Cloning and expression of a cDNA encoding bovine retinal pigment epithelial 11-cis retinol dehydrogenase.

PURPOSE: Identification of a 32-kd protein in the bovine retinal pigment epithelium.
METHODS: A bovine retinal pigment epithelium cDNA library was constructed in the bacteriophage lambda ZAP Express. A monoclonal antibody, designated 21-C3/AV, was used to isolate the cDNA encoding the 21-C3/AV antigen. A positive full-length clone, designated 21-C3RDH/CD, was sequenced. Northern blot analysis was used to determine the length of the mRNA and the tissue expression pattern. The entire open reading frame of clone 21-C3RDH/CD was used to isolate a recombinant baculovirus clone and expressed in Spodoptera frugiperda insect cells. Enzymatic activity toward 11-cis retinaldehyde was investigated.
RESULTS: The complete nucleotide sequence of 21-C3RDH/CD was obtained. The deduced amino acid sequence reveals homology with short-chain alcohol dehydrogenases. Northern blot analysis detected a 1.2-kb transcript. Although the monoclonal antibody used to isolate 21-C3RDH/CD also reacts with other ocular and nonocular tissues, the authors were unable to demonstrate any reactivity with RNA samples isolated from different (non)ocular tissues. Recombinant baculovirus-infected insect cells synthesized the 21-C3/AV antigen. This protein showed 11-cis retinol dehydrogenase activity.

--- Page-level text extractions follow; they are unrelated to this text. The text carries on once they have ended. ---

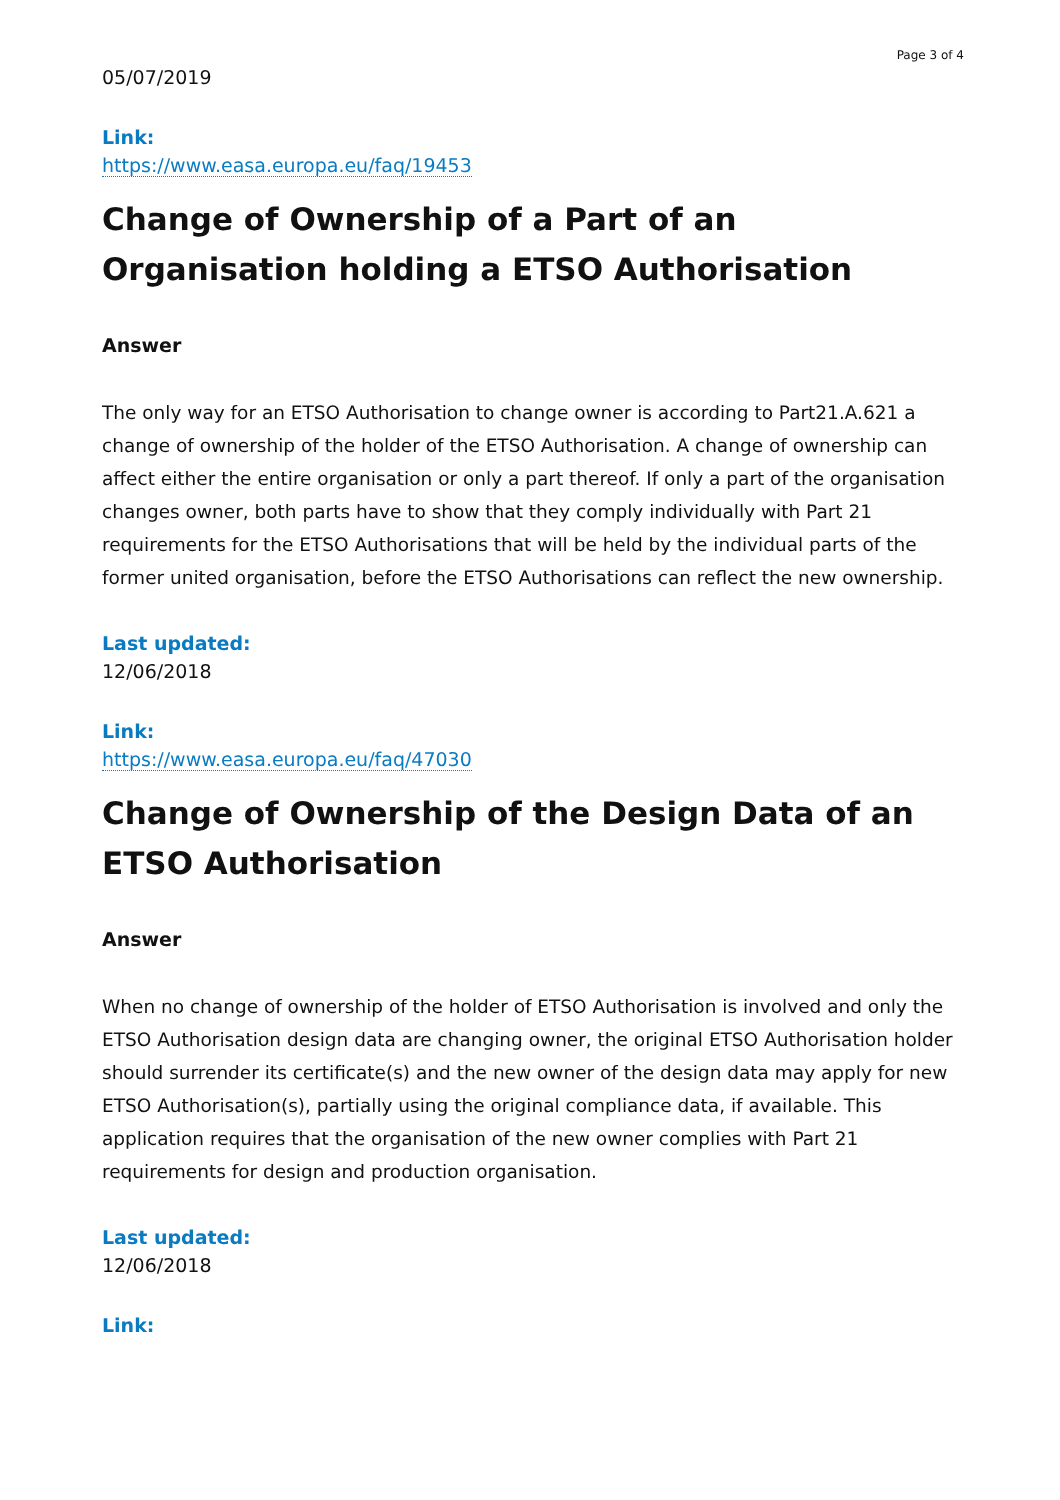Page 3 of 4
05/07/2019
Link:
https://www.easa.europa.eu/faq/19453
Change of Ownership of a Part of an Organisation holding a ETSO Authorisation
Answer
The only way for an ETSO Authorisation to change owner is according to Part21.A.621 a change of ownership of the holder of the ETSO Authorisation. A change of ownership can affect either the entire organisation or only a part thereof. If only a part of the organisation changes owner, both parts have to show that they comply individually with Part 21 requirements for the ETSO Authorisations that will be held by the individual parts of the former united organisation, before the ETSO Authorisations can reflect the new ownership.
Last updated:
12/06/2018
Link:
https://www.easa.europa.eu/faq/47030
Change of Ownership of the Design Data of an ETSO Authorisation
Answer
When no change of ownership of the holder of ETSO Authorisation is involved and only the ETSO Authorisation design data are changing owner, the original ETSO Authorisation holder should surrender its certificate(s) and the new owner of the design data may apply for new ETSO Authorisation(s), partially using the original compliance data, if available. This application requires that the organisation of the new owner complies with Part 21 requirements for design and production organisation.
Last updated:
12/06/2018
Link: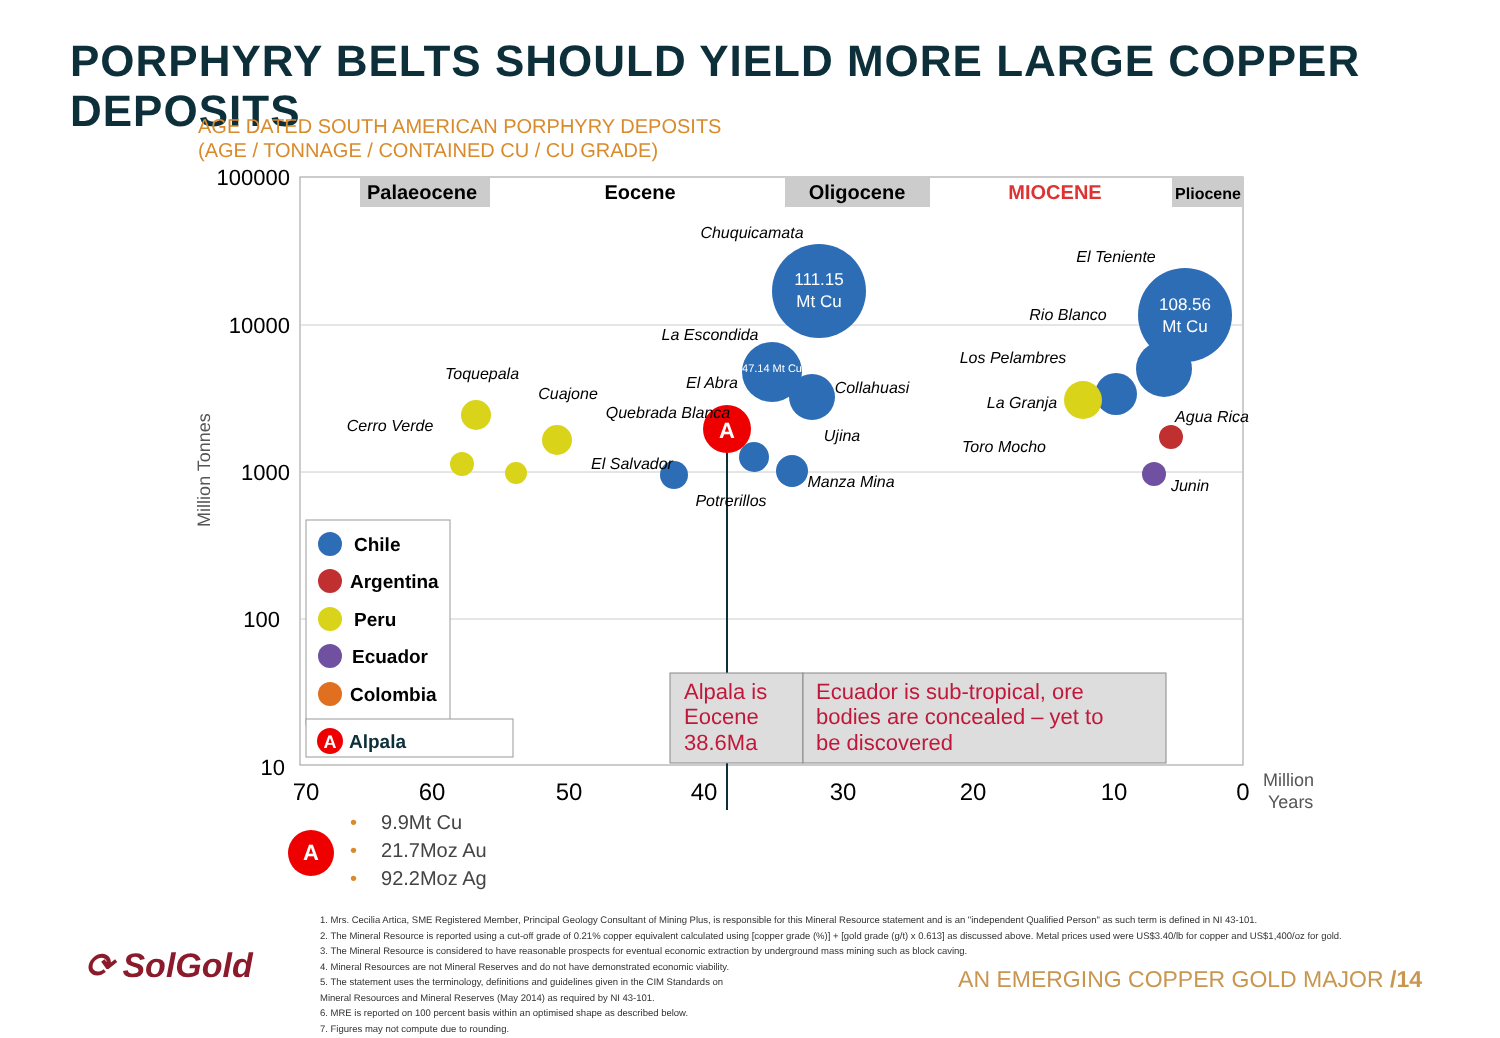PORPHYRY BELTS SHOULD YIELD MORE LARGE COPPER DEPOSITS
AGE DATED SOUTH AMERICAN PORPHYRY DEPOSITS
(AGE / TONNAGE / CONTAINED CU / CU GRADE)
Palaeocene
Eocene
Oligocene
MIOCENE
Pliocene
100000
10000
1000
100
10
Million Tonnes
70
60
50
40
30
20
10
0
Million
Years
111.15
Mt Cu
108.56
Mt Cu
47.14 Mt Cu
A
Chuquicamata
El Teniente
La Escondida
Rio Blanco
Los Pelambres
Toquepala
Cuajone
El Abra
Collahuasi
La Granja
Agua Rica
Cerro Verde
Quebrada Blanca
Ujina
Toro Mocho
El Salvador
Manza Mina
Junin
Potrerillos
Chile
Argentina
Peru
Ecuador
Colombia
A
Alpala
Alpala is
Eocene
38.6Ma
Ecuador is sub-tropical, ore
bodies are concealed – yet to
be discovered
A
• 9.9Mt Cu
• 21.7Moz Au
• 92.2Moz Ag
⟳ SolGold
1. Mrs. Cecilia Artica, SME Registered Member, Principal Geology Consultant of Mining Plus, is responsible for this Mineral Resource statement and is an "independent Qualified Person" as such term is defined in NI 43-101.
2. The Mineral Resource is reported using a cut-off grade of 0.21% copper equivalent calculated using [copper grade (%)] + [gold grade (g/t) x 0.613] as discussed above. Metal prices used were US$3.40/lb for copper and US$1,400/oz for gold.
3. The Mineral Resource is considered to have reasonable prospects for eventual economic extraction by underground mass mining such as block caving.
4. Mineral Resources are not Mineral Reserves and do not have demonstrated economic viability.
5. The statement uses the terminology, definitions and guidelines given in the CIM Standards on
Mineral Resources and Mineral Reserves (May 2014) as required by NI 43-101.
6. MRE is reported on 100 percent basis within an optimised shape as described below.
7. Figures may not compute due to rounding.
AN EMERGING COPPER GOLD MAJOR /14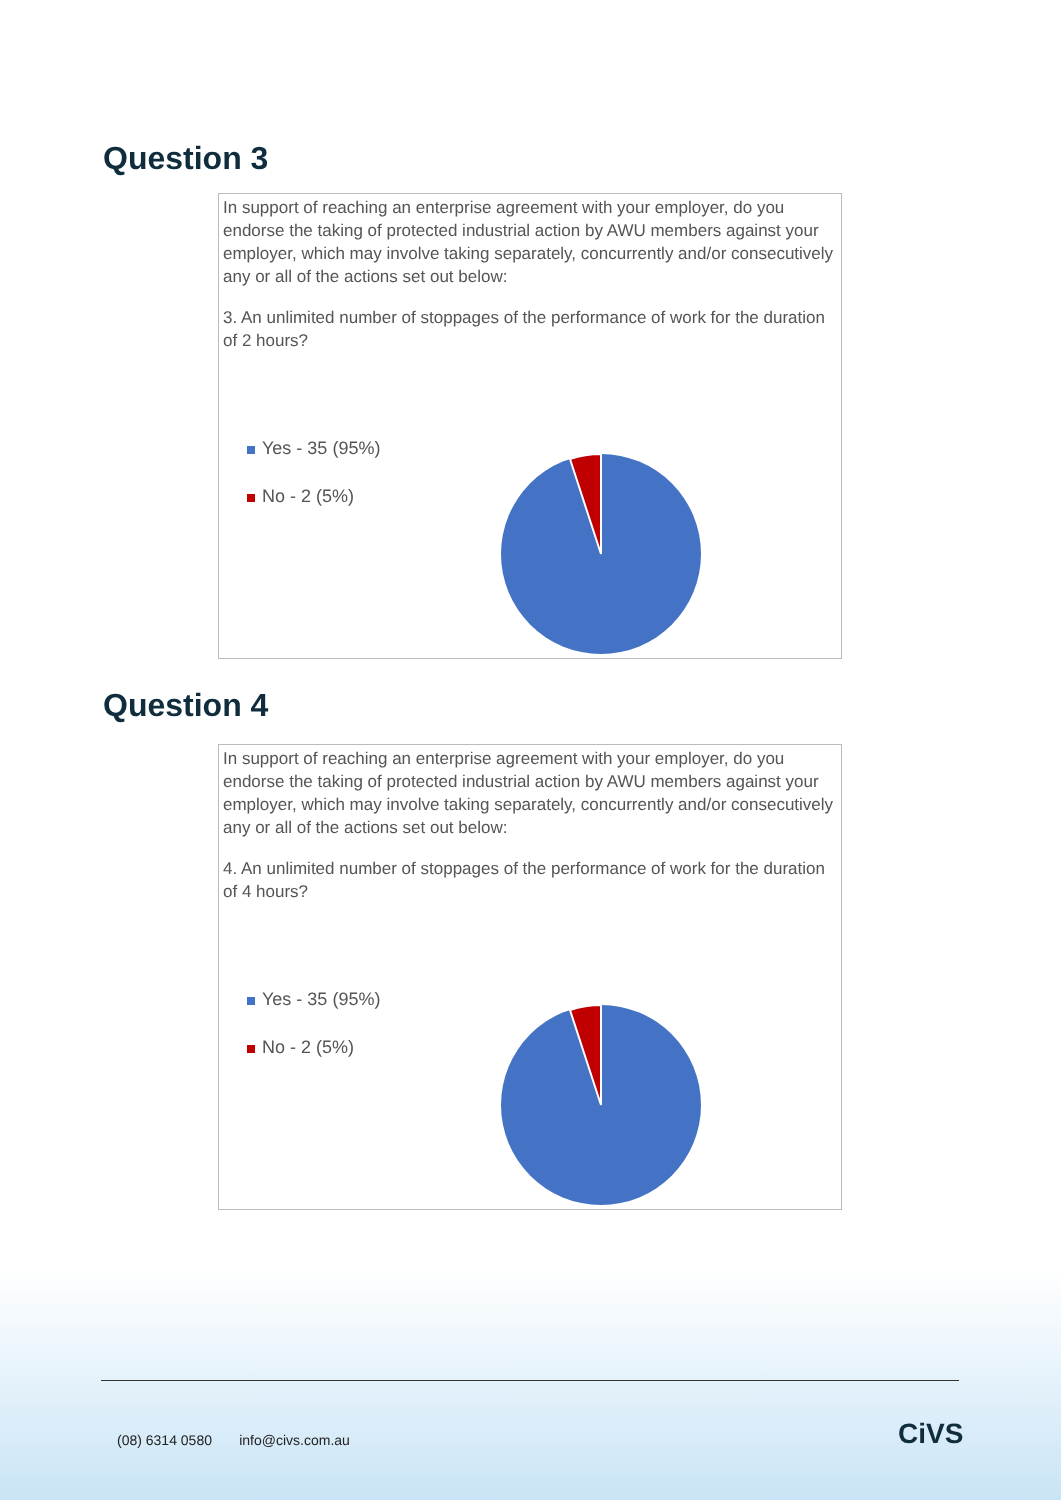Question 3
In support of reaching an enterprise agreement with your employer, do you endorse the taking of protected industrial action by AWU members against your employer, which may involve taking separately, concurrently and/or consecutively any or all of the actions set out below:
3. An unlimited number of stoppages of the performance of work for the duration of 2 hours?
Yes - 35 (95%)
No - 2 (5%)
Question 4
In support of reaching an enterprise agreement with your employer, do you endorse the taking of protected industrial action by AWU members against your employer, which may involve taking separately, concurrently and/or consecutively any or all of the actions set out below:
4. An unlimited number of stoppages of the performance of work for the duration of 4 hours?
Yes - 35 (95%)
No - 2 (5%)
(08) 6314 0580 info@civs.com.au
CiVS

CONCLUSIONS: Homology to the human D-beta-hydroxybutyrate dehydrogenase precursor and other alcohol dehydrogenases shows that 21-C3RDH/CD encodes a short-chain alcohol dehydrogenase. Furthermore, tissue specificity and molecular weight of the antigen suggest that 21-C3RDH/CD encodes the bovine retinal pigment epithelial 11-cis retinol dehydrogenase. Direct proof came from experiments in which we used the baculovirus-based expression system for in vitro synthesis of the protein encoded by 21-C3RDH/CD. Protein extracts obtained from recombinant baculovirus-infected insect cells were found capable of reducing 11-cis retinaldehyde.